Üreticinin ne maddi ne manevi takati kaldı
Ancak bugün hem tarım alanlarında hem de market ve pazarlarda görülen tablo o günkünden çok daha farklı. Çünkü artık pek çok üreticinin üretim girdilerine yatırım yapacak maddi takati de, gelecek günlerin belirsizliğine gözünü kapatıp üretimi sürdürecek manevi takati de iyice azalmış durumda.
O günkü gübre fiyatı bugünkü zamma denk düşüyor!
Covid-19 ile mücadeleye Türkiye’nin de dahil olduğu 2020 Mart’ına gübre pazarı dünya geneline yayılan salgının etkilediği hammadde fiyatlarının izini taşıyan zamlarla girmişti. Fiyat artışlarının devam ettiği Mart ayının sonuna gelindiğinde üre gübresinin 1 tonu 2,2 bin TL, amonyum sülfatın ise 1,25 bin TL olmuştu.
2020’nin başlarına göre yüzde 25-30’luk bir artışa işaret eden bu fiyatlarda ilk Covid-19 dalgasının mevsimsel olarak bitki beslemenin yoğun şekilde yapıldığı ilkbahar dönemine rastlamasının da payı vardı. Aynı zaman diliminde pestisit fiyatlarındaki artış ise yüzde 25 civarındaydı.
Pandeminin hemen öncesinde üre gübresinin fiyatı olan “2 bin TL”lik miktar bugün aynı ürüne yapılan zamma denk geliyor! Kurda yaşanan son sarsıntıyla birlikte üre gübresi 13 bin TL/tona, yani Nisan 2020’deki fiyatının tam 6 katına çıkmış durumda. Bir diğer kritik bitki besini olan DAP gübresinde de durum aynı.
Raflar mı boş kalacak cüzdanlar mı?
İlk Covid-19 dalgasında market kuyruklarına sebep olan paniklerin gerekçesi olan “ürün kalmayacak” kaygısı ise bugün daha gerçekçi bir hal aldı. Ürünlerin daha fazla tüketiciye ulaşması ve rafların boş kalmaması için başlatılan satış kotaları her krizde olduğu gibi stokçuluk tartışmalarını da beraberinde getiriyor.

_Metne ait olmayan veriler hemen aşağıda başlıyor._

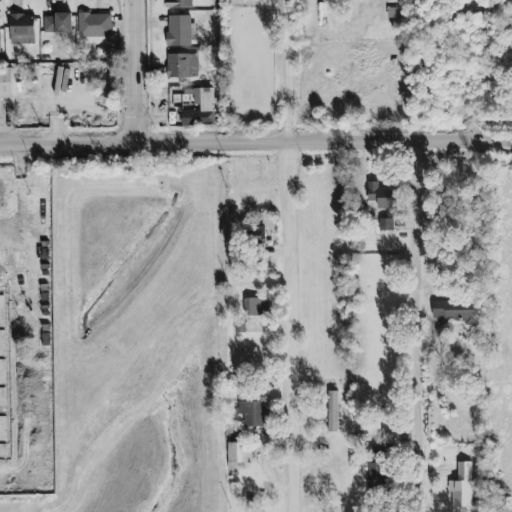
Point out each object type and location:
building: (178, 4)
building: (178, 4)
building: (57, 23)
building: (58, 23)
building: (94, 24)
building: (95, 25)
building: (21, 28)
building: (22, 29)
building: (181, 30)
building: (181, 31)
building: (94, 39)
building: (94, 40)
building: (182, 66)
building: (182, 66)
road: (138, 73)
building: (5, 83)
building: (6, 83)
building: (198, 107)
building: (199, 108)
road: (256, 143)
road: (25, 192)
building: (383, 197)
building: (383, 198)
building: (385, 223)
building: (386, 224)
road: (297, 255)
road: (37, 267)
building: (255, 306)
building: (255, 307)
building: (455, 311)
building: (455, 312)
road: (420, 327)
building: (332, 411)
building: (332, 411)
building: (254, 412)
building: (254, 412)
building: (391, 435)
building: (392, 435)
building: (376, 478)
building: (462, 487)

Üst üste gelen zamların hızına yetişemeyen tüketicilerin düşen alım gücü ve ürün talebi 2020 ilkbaharını aratır seviyede. Öyle ki, örneğin kimi tedarikçilerde satışı 1 adet ile sınırlandırılan ürünleri gören pek çok tüketicinin kota olmasa da aynı üründen birden fazla adet satın almayı tercih etmeyeceğini tahmin etmek zor değil!
Tüketici domateste 20 TL’lerle tanıştı
Salgın dönemi boyunca zamlarla ve ithalatını daha da kolaylaştıran kararlarla gündeme gelen ayçiçeği bunun en net örneği. 2020’in Mart ayında fiyatı 11 TL civarında olan 1 kilogram ayçiçek yağı bugün itibariyle yaklaşık 25 TL’den satın alınabiliyor.
Sebze-meyve pazarının en çok tüketilen ürünü olan domatesin tüm türleriyle ortalama fiyatı pandeminin ilk günlerinde 5 TL/kg seviyesindeydi. En yaygın tüketilen tür olan salkım domatesin market fiyatları bugün 10 TL’ye kadar çıkarken, Antalya Hali’nde ortalama 10 TL’den satılan çeri domatesin tüketici fiyatı ise 20 TL civarında.